==== Text segment ====

Blog Post

Most Americans Live in a State Where the Federal Marijuana Law Does Not Apply

Avinash Tharoor
The nationwide illegality of marijuana was established under the 43-year-old Controlled Substances Act, which classifies the plant as a Schedule I drug, alongside dangerous substances such as heroin. However, beginning with decriminalization in Oregon in 1973, state legislatures have gradually taken it upon themselves to oppose this federal encroachment upon personal freedoms.
On August 1, Illinois Governor Pat Quinn signed a bill to allow for medical marijuana in his state. This resulted in a subtle but important change. The number of Americans living in a state with fully-criminalized marijuana fell – for the first time since prohibition began – to below 50 percent of the national population. 
In other words, the federal law that criminalizes marijuana possession outright has been, theoretically, overridden by state legislatures in the majority of the USA. 27 states (and Washington, D.C.) have liberalized their law books, resulting in approximately 170 million Americans living in a state where marijuana possession has been legalized, decriminalized, or made medicinally available.
Additionally, a nationwide survey from March of this year found that 52 percent of Americans support legalization, and 45 percent oppose it. 
On August 29, the Department of Justice issued a directive to the 22 states with medicinal marijuana, as well as Colorado and Washington - where the plant is recreationally available. The federal government will no longer interfere with their state marijuana laws, as long as a number of stipulations are adhered to – such as preventing distribution to minors.

====

- _Problem set_:
- a) In the blog post on marijuana law, which state began decriminalization in 1973?
- b) Decide whether each statement agrees with the blog post on marijuana law, and quote the words from the post that settle it: (i) Illinois Governor Pat Quinn signed the medical marijuana bill on August 1. (ii) The March survey found that 45 percent of Americans support legalization. (iii) The Controlled Substances Act is 43 years old.
- c) Pick up the blog post on marijuana law after its last sentence and continue writing it.
The listing has no connection to the blog post.

==== Provided records ====

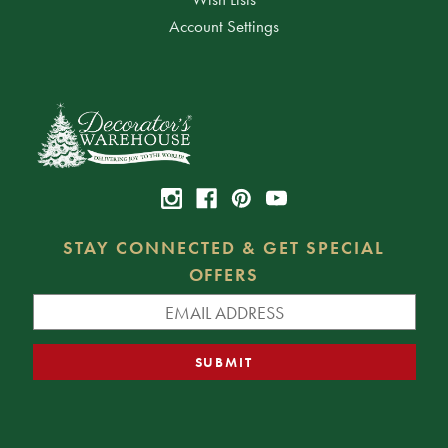
Account Settings
STAY CONNECTED & GET SPECIAL
OFFERS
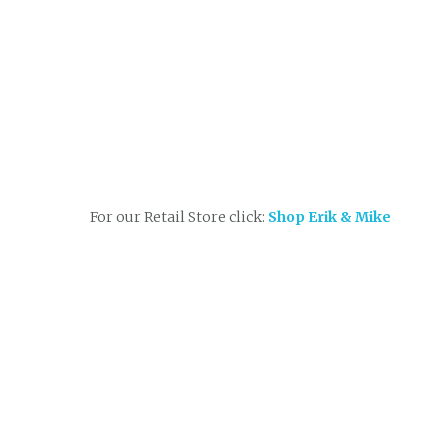
For our Retail Store click:
Shop Erik & Mike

====

- _Answers to this exercise_:
- a) Oregon

- b)
(i) Yes: "On August 1, Illinois Governor Pat Quinn signed a bill to allow for medical marijuana in his state."
(ii) No: "52 percent of Americans support legalization, and 45 percent oppose it."
(iii) Yes: "the 43-year-old Controlled Substances Act"

- c)
This was a momentous change in the national drug policy, and perhaps occurred because of the government’s realization that they were actively suppressing the democratic will of the majority of Americans.
Despite this progress, marijuana remains federally illegal as a Schedule I drug. In many parts of this country, marijuana users are being imprisoned, and the plant’s prohibition allows gang wars to rage on. Meanwhile, the impact of US marijuana prohibition is incomparably more painful for those living south of the border, where violent cartels build their empires on illegally-gained American dollars.
The Department of Justice’s decision is certainly a step in the right direction, but the failures of the war on marijuana will never be truly rectified until the government backs down from its criminalization of the plant.

Avinash Tharoor is a freelance journalist.